池田信夫氏の4/5付けアゴラ記事「トランプ関税の背景にある『グローバリゼーションの逆説』」へのコメントです。


同じ問題は、実は日本も抱えている。2010年代に起こった産業空洞化で、製造業はアジアに直接投資したので、国内の雇用は失われ、実質賃金が下がった。これが停滞の原因だが、安倍政権はそれを「デフレ」と取り違えて日銀がチープマネーをばらまいたが、それは海外投資され、空振りに終わった。

池田さんはこの主張を繰り返しされているのですが、2010年代の産業空洞化の主因は、1ドル80円を割る極端な円高であり、そのような円高が生じた原因は、2008年に発生したリーマンショックによる経済停滞に対して欧米各国が量的金融緩和に踏み切る一方、我が国の対応が遅れたことが最大の原因でした。

「デフレ」に関しては、たしかに、2009年から2011年までの我が国の物価上昇率はマイナスであり、デフレが生じていたことは確かです。そして、アベノミクスはデフレ脱却を掲げて大規模金融緩和に踏み切ったのですが、おそらく実際の狙いは円高の修正による国内経済の回復であり、為替操作を口にできない以上、デフレ脱却というしかなかったのではないかと推察しております。そして結果的には、この狙いは見事にあたり、国内経済は回復した。岸田時代まで通せば、バブル崩壊の痛手を乗り越えたともいえるでしょう。https://www.boj.or.jp/mopo/outline/bpreview/data/bpr240405a1.pdf#page=2

グローバリゼーションによる国際分業の深化は避けられない。情報技術の飛躍的な進歩によって知識労働者と単純労働者の所得格差が拡大するスキルバイアス技術進歩(SBTC)は、先進国ではどこでも起こっている問題である。

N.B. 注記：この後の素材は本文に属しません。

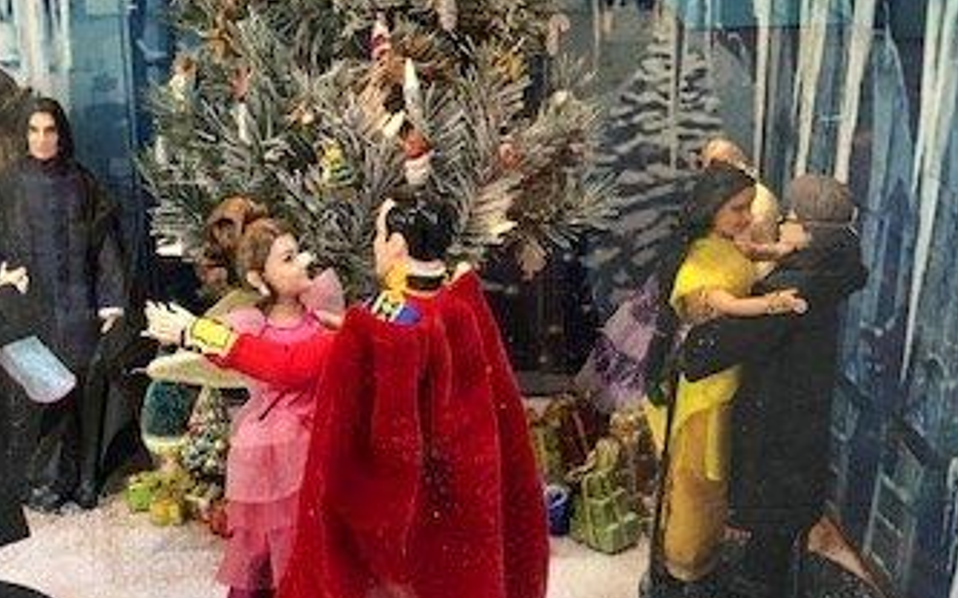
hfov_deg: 35.6
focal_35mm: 57
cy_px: 434
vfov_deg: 22.6
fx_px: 1488
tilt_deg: -25.8
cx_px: 397
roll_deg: +0.5
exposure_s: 1/30
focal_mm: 3.99
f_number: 1.8
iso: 40
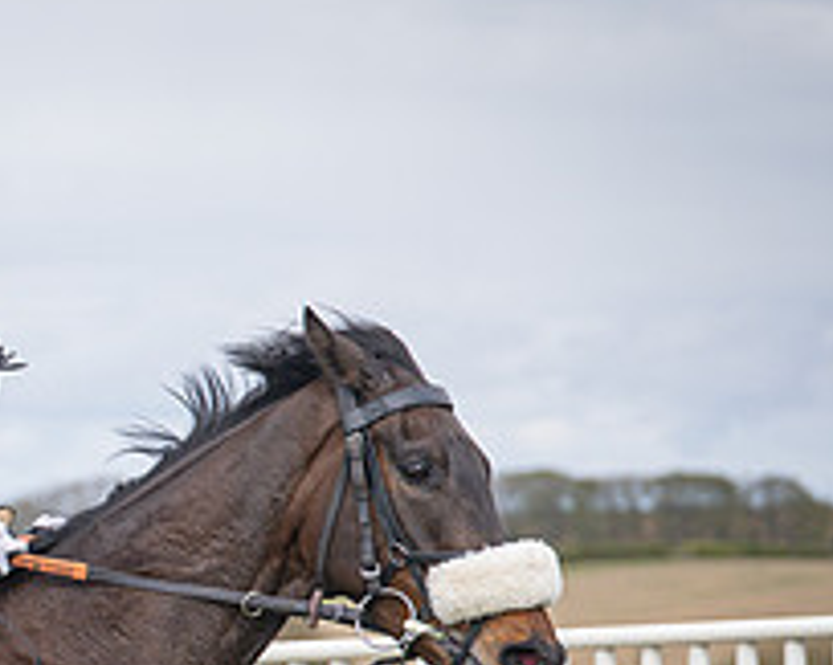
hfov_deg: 7.5
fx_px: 6308
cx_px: -3
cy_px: 801
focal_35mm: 256
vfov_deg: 6.0
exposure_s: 1/2500
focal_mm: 70
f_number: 2.8
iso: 400
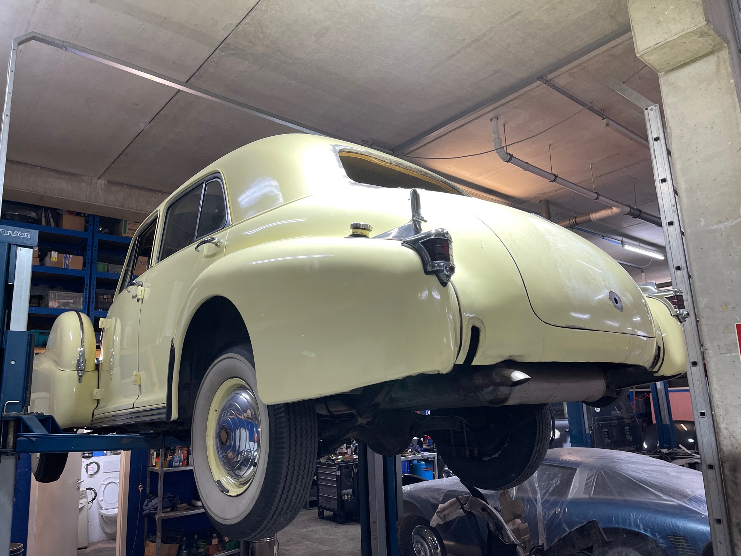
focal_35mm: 26
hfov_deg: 67.3
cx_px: 370
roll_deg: +1.1
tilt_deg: +11.8
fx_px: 557
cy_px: 278
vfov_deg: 53.1
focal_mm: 5.1
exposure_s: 1/100
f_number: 1.6
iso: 125
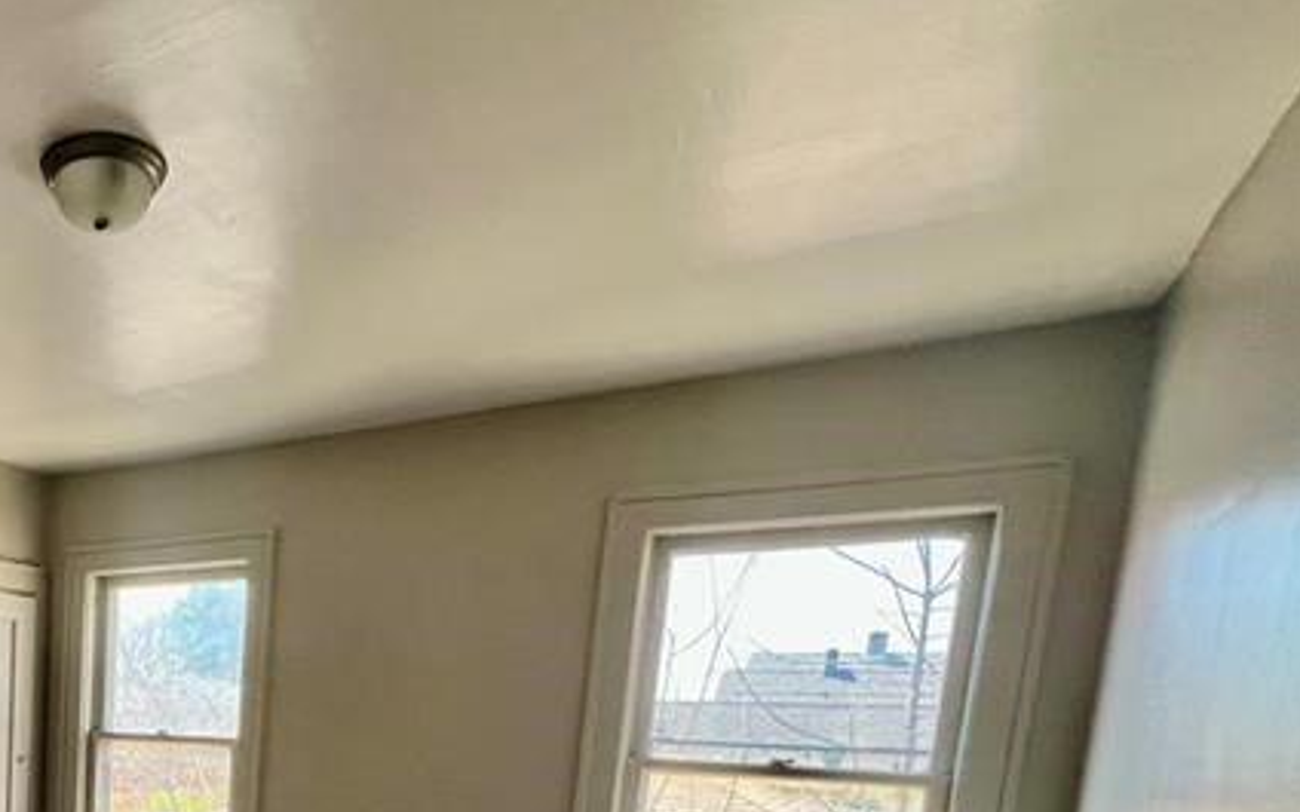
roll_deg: -2.0
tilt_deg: -9.7
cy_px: 861
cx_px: 89
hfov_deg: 58.3
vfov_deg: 40.0
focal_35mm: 26
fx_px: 921
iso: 100
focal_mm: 1.57
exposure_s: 1/99
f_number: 1.8
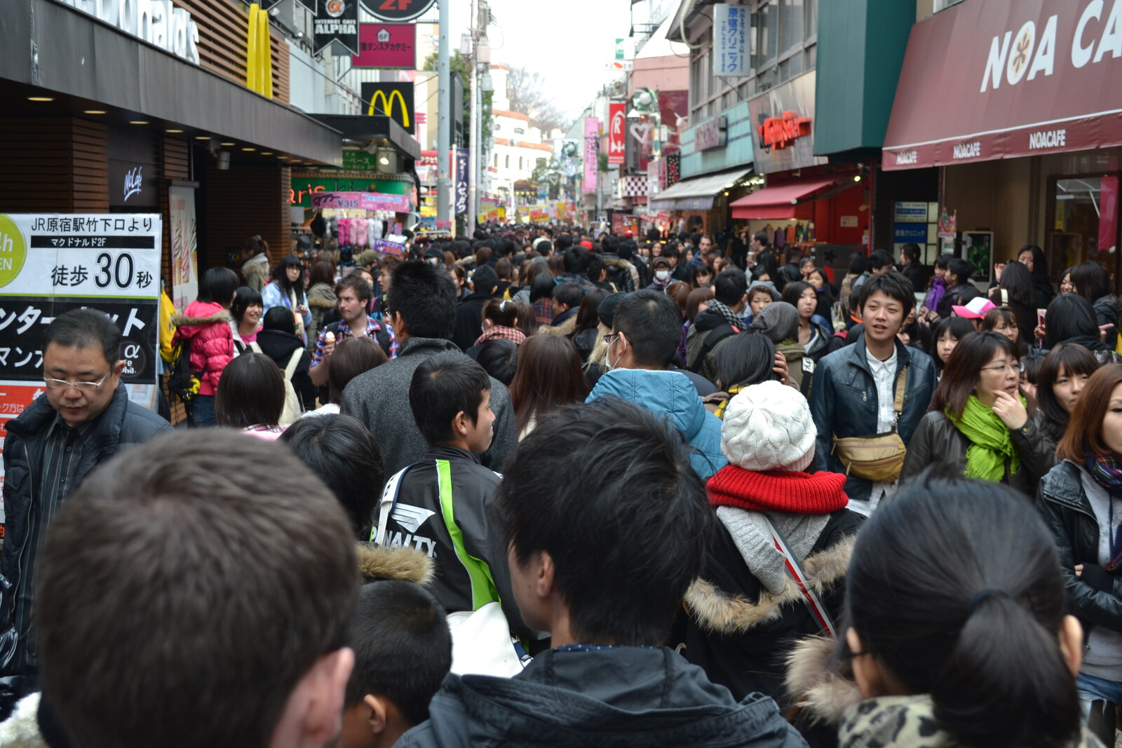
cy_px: 374
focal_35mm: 48
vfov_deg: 28.1
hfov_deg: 41.1
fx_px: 1496
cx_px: 561
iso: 200
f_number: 5.6
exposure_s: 1/125
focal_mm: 32
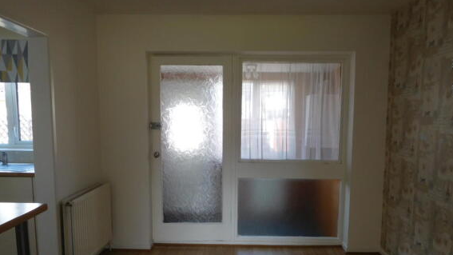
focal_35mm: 28
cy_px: 158
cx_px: 231
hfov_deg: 67.9
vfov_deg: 41.2
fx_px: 336
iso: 125
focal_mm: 4.5
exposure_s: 1/50
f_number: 3.4
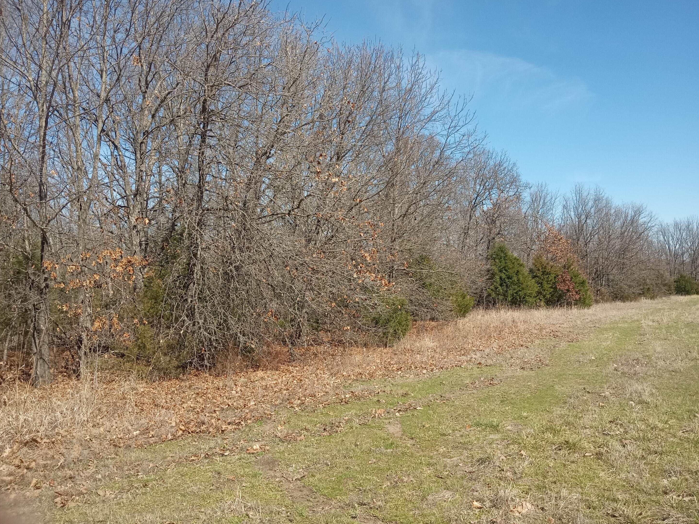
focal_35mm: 29
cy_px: 258
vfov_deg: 48.2
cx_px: 348
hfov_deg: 61.7
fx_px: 586
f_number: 2.2
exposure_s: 1/876
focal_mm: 3.71
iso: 101
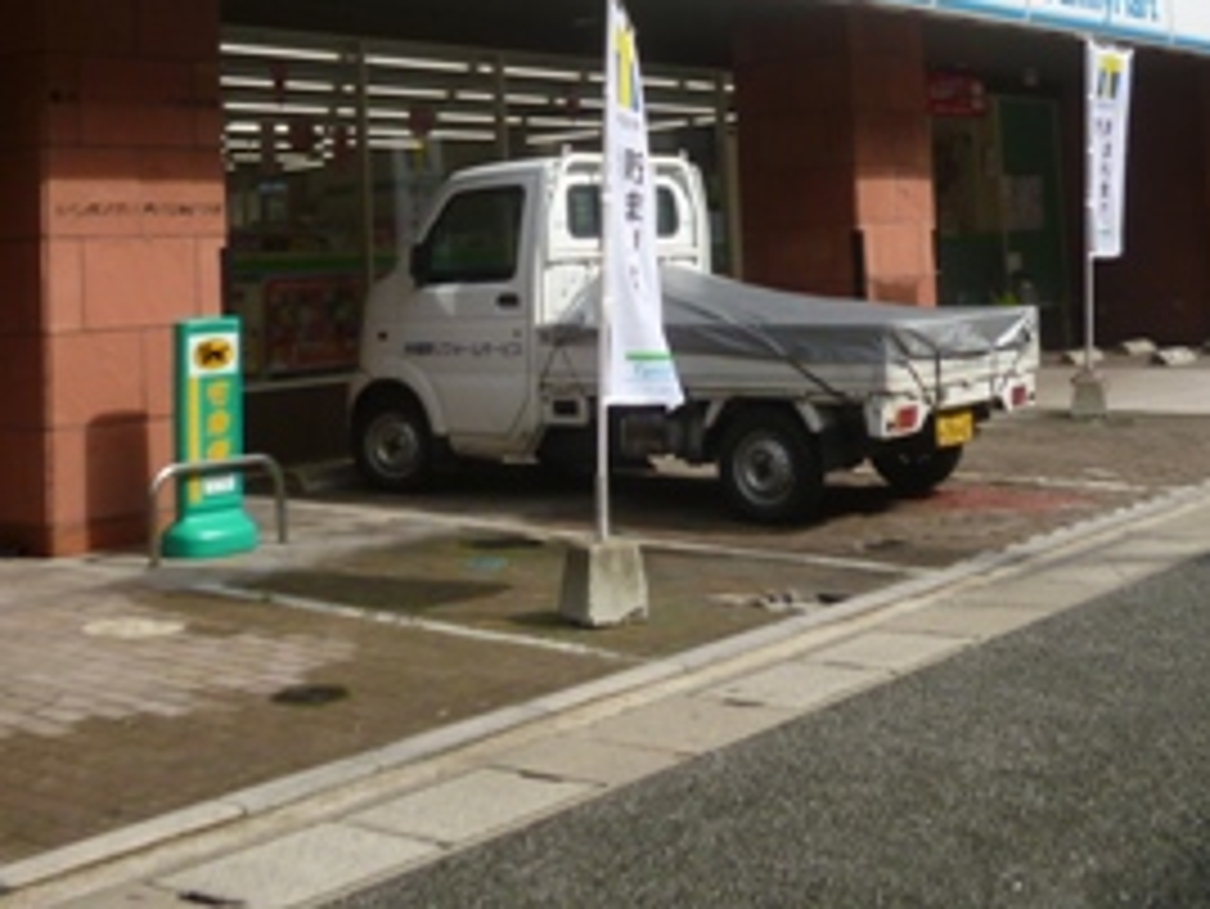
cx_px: 756
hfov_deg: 37.9
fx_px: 1749
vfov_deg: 27.9
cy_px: 72
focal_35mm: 50
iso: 100
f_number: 2.5
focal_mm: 4.3
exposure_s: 1/1000
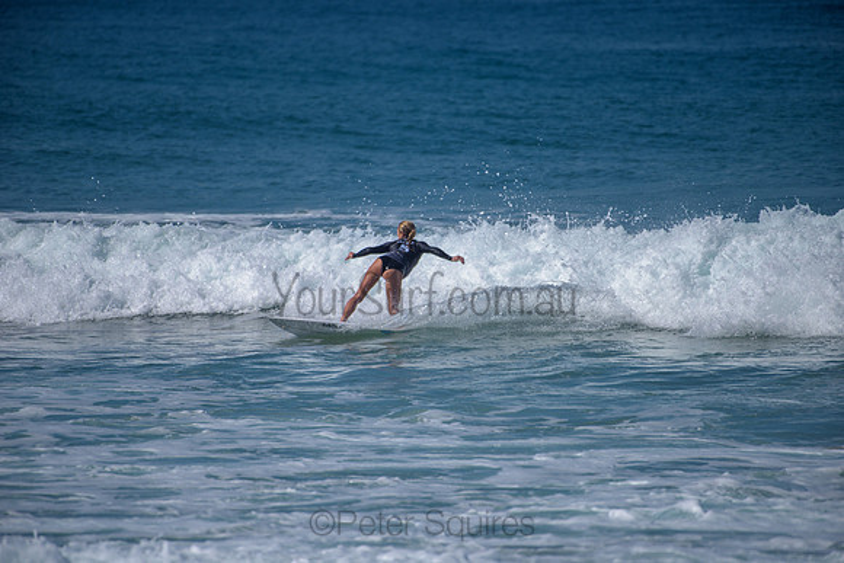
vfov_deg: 2.8
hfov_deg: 4.1
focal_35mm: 500
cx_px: 422
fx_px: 11724
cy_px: 282
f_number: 5.6
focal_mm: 500
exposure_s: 1/2000
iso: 100
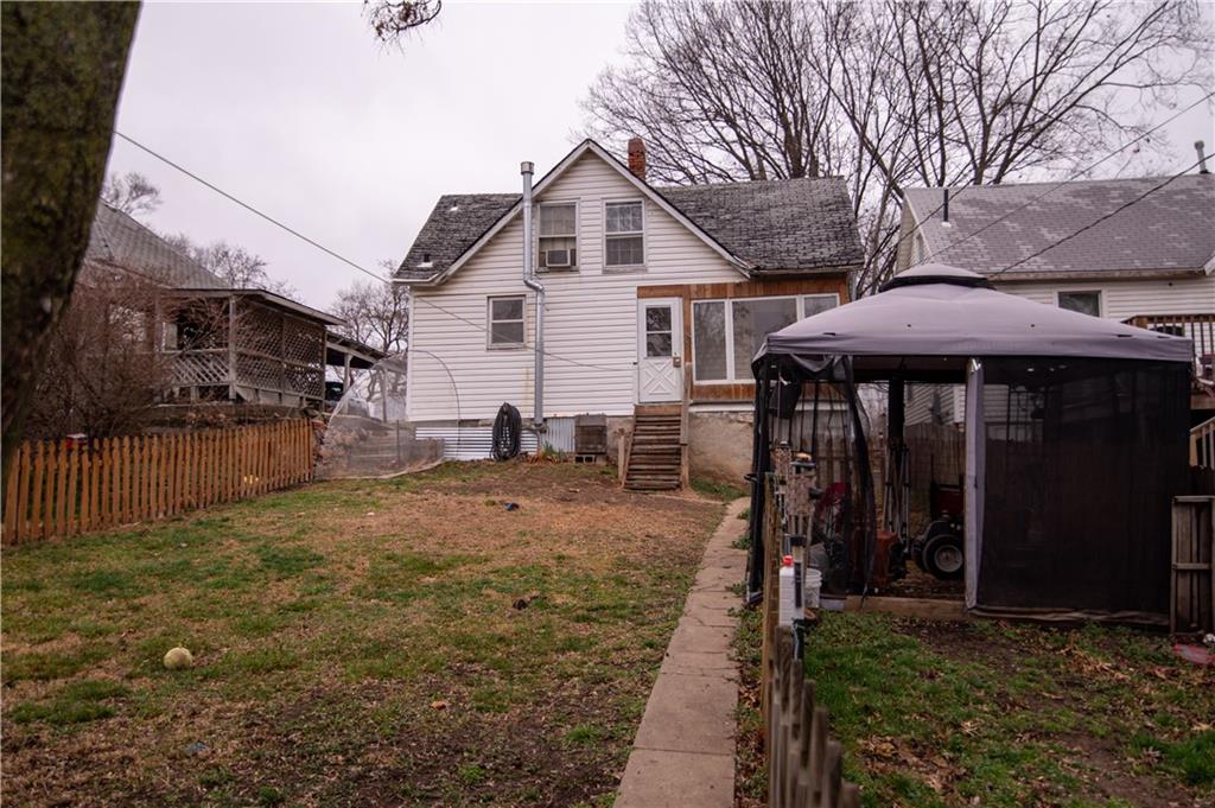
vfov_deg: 46.3
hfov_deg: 65.5
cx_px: 608
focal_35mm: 28
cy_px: 404
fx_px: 944
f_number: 2.8
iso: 100
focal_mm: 28
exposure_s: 1/640
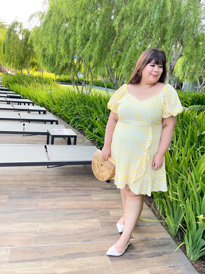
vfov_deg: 67.3
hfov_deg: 53.1
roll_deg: -7.4
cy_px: 137
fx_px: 205
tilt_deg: -15.7
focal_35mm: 26
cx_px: 102
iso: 32
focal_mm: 5.1
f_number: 1.6
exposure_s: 1/319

安い労働力を求めて資本がアジアに移動する結果、新興国は豊かになるが、先進国の労働者は貧しくなる。このようなグローバリゼーションの逆説を逆転する方法は今回のような保護主義しかない。

これは全く正しい(「保護主義しかない」を除いて、ですが)。国際的に同一労働同一賃金になれば、先進国の単純労働者が割を食うのはやむを得ない。これに対する解は、先進国国内の所得平準化制度、全国民がハイスキル人材を目指すこと。さもなくば、全世界の労働者が豊かになることでしかない。世界を分断しても、生産効率が悪化して、結局は貧困になってしまうのですね。無駄な抵抗は止めたほうが良い。そういうことです。